Tout ce qu’on ajoute dans le mélange fait grimper le coût moyen. Comme un cuistot qui dilue son précieux bouillon avec de l’eau.

Les pionniers qui ont développé l’hydroélectricité dans les années 1970 n’étaient pas idiots. Ils ont choisi les rivières qui avaient le meilleur potentiel au meilleur prix. Ce qui reste est forcément moins intéressant – d’autant que les coûts de développement ont bondi.

Prenez le nouveau complexe de la Romaine. L’électricité qu’il génère coûte 6,3 cents du kilowattheure selon Hydro-Québec, et même plus selon les calculs de l’expert Jean-Thomas Bernard. Dans tous les cas, on arrive près du prix de vente avec New York (environ 8 cents le kilowattheure).
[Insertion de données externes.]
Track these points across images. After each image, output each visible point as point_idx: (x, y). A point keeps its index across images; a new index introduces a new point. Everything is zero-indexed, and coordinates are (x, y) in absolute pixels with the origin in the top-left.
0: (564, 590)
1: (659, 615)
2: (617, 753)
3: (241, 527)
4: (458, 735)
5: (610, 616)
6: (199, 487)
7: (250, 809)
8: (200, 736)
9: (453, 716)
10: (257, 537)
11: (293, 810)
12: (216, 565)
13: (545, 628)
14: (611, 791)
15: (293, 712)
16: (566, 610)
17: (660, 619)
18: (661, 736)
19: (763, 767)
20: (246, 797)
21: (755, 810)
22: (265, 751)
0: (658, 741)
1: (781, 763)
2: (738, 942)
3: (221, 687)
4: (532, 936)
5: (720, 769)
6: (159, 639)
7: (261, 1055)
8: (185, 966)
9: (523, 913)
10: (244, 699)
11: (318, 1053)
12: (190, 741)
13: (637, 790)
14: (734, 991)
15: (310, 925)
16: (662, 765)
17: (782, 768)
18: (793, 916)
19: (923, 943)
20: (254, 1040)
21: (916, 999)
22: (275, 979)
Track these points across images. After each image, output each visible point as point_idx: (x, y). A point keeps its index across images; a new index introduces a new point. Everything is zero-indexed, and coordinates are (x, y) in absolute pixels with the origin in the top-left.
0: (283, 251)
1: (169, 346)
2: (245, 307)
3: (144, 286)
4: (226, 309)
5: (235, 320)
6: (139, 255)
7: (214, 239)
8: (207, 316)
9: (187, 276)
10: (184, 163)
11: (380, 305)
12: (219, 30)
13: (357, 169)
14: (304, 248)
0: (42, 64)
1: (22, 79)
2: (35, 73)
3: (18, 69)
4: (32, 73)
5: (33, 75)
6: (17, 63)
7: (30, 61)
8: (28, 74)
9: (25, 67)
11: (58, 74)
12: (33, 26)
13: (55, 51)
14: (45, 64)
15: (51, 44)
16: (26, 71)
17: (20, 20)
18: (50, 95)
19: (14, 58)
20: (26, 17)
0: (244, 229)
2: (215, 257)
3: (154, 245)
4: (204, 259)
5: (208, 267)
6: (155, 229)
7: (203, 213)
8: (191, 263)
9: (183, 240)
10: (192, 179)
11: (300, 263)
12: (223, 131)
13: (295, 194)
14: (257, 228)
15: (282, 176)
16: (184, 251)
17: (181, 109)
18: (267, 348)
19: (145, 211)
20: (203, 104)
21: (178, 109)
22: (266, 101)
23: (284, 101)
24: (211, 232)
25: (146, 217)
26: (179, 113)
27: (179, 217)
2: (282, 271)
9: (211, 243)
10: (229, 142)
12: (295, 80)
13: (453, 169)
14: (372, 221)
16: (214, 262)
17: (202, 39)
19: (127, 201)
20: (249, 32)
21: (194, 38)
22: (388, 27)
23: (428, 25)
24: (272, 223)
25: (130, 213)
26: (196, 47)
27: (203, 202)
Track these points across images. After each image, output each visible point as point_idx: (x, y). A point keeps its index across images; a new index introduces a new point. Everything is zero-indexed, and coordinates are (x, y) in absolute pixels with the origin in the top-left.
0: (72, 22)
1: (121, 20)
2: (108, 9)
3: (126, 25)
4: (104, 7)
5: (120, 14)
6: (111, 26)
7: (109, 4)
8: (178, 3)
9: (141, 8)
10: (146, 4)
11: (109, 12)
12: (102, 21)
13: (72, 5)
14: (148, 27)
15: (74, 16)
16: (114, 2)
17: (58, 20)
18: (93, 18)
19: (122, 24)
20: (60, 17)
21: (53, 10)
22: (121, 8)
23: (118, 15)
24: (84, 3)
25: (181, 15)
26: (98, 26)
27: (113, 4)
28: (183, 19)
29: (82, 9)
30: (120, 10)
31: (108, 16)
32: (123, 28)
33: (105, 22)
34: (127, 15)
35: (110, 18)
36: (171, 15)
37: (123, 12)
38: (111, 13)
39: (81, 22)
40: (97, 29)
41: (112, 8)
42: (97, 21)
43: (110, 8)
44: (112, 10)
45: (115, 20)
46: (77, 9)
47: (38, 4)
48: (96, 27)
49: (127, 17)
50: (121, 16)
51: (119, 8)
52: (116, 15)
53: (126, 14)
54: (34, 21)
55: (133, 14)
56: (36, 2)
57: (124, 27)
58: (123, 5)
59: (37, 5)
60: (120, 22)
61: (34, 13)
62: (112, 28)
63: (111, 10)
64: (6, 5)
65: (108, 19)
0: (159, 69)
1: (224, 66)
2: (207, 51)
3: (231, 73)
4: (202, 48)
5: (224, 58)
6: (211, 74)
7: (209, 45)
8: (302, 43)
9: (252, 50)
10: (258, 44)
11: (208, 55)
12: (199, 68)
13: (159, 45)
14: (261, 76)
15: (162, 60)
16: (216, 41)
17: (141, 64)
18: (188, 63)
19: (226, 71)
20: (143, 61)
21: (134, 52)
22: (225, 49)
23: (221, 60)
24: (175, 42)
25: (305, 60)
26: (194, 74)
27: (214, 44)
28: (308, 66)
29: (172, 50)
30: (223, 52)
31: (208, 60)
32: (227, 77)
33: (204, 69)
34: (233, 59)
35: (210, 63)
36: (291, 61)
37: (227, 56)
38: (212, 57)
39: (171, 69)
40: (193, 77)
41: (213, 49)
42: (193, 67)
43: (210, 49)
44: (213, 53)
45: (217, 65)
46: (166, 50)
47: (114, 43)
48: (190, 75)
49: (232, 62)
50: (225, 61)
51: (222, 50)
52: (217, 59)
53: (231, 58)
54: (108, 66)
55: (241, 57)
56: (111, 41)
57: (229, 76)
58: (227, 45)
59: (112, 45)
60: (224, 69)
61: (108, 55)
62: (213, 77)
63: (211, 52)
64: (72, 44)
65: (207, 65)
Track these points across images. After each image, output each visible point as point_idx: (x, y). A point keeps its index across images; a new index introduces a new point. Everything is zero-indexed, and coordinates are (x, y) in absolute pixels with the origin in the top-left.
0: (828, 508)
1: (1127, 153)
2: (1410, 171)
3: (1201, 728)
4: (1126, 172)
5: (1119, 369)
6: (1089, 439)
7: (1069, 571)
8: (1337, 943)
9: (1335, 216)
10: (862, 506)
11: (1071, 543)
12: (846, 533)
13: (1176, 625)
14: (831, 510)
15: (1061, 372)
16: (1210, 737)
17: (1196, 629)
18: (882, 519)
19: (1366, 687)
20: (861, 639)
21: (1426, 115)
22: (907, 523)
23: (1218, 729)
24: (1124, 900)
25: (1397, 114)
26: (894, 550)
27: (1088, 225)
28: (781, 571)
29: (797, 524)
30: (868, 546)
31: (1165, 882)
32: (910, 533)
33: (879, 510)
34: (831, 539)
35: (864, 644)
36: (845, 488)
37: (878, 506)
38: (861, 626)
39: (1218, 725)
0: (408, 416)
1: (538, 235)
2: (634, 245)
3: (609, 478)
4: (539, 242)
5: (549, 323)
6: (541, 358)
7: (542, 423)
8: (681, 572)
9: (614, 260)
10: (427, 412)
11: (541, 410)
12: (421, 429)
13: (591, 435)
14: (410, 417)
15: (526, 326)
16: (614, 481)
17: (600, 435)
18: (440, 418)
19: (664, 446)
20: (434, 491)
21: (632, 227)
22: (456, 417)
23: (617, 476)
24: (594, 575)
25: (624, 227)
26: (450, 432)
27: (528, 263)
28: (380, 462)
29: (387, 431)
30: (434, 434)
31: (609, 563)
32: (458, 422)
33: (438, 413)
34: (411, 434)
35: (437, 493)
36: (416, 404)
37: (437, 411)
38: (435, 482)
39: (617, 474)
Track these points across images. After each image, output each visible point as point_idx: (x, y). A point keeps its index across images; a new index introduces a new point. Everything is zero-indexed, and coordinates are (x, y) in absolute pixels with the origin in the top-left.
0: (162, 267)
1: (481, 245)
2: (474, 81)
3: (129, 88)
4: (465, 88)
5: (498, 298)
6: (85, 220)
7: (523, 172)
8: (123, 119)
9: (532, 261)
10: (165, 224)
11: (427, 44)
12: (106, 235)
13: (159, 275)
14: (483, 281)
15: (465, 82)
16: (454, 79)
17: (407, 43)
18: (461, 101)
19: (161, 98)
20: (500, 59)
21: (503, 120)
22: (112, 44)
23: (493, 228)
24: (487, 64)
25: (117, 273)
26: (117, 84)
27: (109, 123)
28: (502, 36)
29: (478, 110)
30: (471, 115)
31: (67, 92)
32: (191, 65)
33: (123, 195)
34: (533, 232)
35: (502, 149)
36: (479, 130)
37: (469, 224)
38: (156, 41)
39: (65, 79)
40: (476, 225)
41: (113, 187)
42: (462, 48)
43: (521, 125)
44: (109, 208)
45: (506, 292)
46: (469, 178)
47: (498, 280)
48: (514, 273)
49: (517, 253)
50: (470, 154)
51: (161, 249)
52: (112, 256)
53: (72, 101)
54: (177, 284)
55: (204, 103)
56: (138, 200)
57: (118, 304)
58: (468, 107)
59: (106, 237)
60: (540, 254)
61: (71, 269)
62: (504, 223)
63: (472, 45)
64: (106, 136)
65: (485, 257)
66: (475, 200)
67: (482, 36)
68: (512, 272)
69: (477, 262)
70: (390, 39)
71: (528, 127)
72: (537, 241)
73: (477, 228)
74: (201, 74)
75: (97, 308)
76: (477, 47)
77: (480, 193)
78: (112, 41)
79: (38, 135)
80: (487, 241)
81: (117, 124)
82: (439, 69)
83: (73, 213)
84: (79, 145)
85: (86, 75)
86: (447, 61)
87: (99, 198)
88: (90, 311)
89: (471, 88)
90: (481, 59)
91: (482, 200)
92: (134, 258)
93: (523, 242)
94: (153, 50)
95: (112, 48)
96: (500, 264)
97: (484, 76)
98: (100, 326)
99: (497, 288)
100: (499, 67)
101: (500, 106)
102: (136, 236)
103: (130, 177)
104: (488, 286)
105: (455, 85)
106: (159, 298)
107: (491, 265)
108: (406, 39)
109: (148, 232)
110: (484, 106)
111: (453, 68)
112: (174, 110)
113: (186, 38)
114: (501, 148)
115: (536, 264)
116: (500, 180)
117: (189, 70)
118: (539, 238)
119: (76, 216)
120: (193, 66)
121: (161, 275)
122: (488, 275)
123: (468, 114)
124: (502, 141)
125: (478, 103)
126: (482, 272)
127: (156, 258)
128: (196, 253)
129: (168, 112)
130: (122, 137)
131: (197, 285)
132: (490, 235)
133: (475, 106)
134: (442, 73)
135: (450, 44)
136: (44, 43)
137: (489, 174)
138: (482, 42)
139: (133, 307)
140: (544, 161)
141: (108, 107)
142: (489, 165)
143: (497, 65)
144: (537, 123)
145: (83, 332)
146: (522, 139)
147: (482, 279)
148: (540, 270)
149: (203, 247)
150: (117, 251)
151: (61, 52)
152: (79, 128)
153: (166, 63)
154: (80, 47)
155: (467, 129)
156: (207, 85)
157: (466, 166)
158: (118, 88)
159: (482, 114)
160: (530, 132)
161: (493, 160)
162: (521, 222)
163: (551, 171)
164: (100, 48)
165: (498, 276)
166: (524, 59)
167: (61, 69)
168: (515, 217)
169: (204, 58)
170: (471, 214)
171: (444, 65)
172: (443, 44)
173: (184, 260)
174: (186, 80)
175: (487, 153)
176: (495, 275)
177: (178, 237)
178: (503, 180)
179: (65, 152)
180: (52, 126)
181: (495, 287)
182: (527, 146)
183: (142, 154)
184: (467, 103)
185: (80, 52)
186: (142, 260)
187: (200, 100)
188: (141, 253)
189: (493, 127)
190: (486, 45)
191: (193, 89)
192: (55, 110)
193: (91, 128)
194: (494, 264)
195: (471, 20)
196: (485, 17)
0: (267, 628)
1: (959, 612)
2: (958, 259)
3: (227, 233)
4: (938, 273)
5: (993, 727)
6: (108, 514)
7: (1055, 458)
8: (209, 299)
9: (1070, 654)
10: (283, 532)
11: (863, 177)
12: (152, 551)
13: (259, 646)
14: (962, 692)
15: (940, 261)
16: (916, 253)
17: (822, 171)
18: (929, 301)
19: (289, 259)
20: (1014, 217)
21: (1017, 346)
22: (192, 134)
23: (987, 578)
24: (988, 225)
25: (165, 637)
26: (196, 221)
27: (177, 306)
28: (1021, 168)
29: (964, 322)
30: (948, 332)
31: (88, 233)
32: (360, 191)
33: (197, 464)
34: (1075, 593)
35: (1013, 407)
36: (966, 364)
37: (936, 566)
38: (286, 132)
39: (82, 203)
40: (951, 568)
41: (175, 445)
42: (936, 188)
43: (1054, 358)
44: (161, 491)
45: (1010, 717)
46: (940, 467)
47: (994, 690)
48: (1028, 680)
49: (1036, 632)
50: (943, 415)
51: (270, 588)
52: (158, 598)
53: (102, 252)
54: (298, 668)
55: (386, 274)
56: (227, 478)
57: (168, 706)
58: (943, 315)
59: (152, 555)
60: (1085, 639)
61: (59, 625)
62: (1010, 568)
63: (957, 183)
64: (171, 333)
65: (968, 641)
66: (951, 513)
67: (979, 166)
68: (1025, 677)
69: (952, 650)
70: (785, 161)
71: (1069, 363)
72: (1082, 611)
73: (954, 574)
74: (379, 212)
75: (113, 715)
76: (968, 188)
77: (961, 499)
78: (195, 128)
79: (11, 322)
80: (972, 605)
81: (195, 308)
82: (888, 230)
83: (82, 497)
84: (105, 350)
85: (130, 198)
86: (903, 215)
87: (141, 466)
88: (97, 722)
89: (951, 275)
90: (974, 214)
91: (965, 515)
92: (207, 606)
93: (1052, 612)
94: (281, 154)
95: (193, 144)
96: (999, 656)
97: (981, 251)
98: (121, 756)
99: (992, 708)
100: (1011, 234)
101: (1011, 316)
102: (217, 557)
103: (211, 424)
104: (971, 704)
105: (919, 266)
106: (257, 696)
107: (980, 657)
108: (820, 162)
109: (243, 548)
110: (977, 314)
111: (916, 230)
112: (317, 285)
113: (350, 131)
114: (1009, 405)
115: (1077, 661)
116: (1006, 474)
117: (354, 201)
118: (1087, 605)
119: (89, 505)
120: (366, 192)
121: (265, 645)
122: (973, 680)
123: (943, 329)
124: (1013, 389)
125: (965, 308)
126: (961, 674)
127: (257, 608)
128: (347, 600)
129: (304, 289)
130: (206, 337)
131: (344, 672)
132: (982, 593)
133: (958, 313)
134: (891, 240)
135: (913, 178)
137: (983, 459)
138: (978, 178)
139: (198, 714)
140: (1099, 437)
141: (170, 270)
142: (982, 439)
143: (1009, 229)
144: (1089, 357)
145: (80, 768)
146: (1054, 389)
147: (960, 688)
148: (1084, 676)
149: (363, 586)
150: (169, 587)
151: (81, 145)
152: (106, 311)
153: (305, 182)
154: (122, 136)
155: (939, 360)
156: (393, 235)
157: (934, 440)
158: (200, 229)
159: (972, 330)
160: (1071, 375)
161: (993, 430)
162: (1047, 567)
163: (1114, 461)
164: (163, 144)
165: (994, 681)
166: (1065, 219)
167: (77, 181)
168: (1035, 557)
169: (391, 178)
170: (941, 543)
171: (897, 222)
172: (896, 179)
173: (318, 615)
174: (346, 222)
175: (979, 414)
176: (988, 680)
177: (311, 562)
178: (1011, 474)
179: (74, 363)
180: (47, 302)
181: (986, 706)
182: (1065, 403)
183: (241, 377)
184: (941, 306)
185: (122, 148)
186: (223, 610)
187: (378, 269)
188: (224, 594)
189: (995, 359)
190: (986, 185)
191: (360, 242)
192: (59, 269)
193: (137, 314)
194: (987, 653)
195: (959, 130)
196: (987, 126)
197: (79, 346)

Les projets qu’on développerait à l’avenir seraient encore plus chers. Il n’est pas clair qu’ils tiendraient la route économiquement, surtout que les prix du solaire et de l’éolien ont baissé. Les éoliennes d’Apuiat, par exemple, produiront de l’électricité à 6 cents le kilowattheure au Québec.

Ça ne veut pas dire que le Québec n’a pas un grand rôle à jouer dans la décarbonation de l’économie nord-américaine. L’éolien ne produit rien quand le vent tombe, et le solaire fluctue avec l’ensoleillement. En modulant l’eau qui coule de ses barrages, Hydro-Québec a une solution en or pour stabiliser la production d’énergie renouvelable.

Quand on parle du Québec comme de la « batterie » du nord-est de l’Amérique, c’est comme ça qu’il faut le voir. Une batterie, après tout, emmagasine l’énergie plutôt que la produire. Ce rôle d’égalisateur pourrait devenir le plus important de la province dans un réseau consolidé.

Il reste par ailleurs de l’espace pour augmenter la production éolienne au Québec. Et, surtout, pour exploiter notre plus gros potentiel en électricité : celle qu’on gaspille.

Dans ce cas, c’est le meilleur de la soupe qu’on laisse fuir, comme si on cuisinait avec un chaudron percé. Le colmater avec des mesures d’efficacité énergétique permettrait de récupérer 30 térawattheures, selon les experts. C’est trois fois ce qu’on exportera à New York !

Les Américains en sont de plus en plus friands de notre soupe hydroélectrique. Mais enlevons-nous de la tête qu’on peut en produire à l’infini pour pas cher. Et veillons sur les quantités qu’on a la chance d’avoir.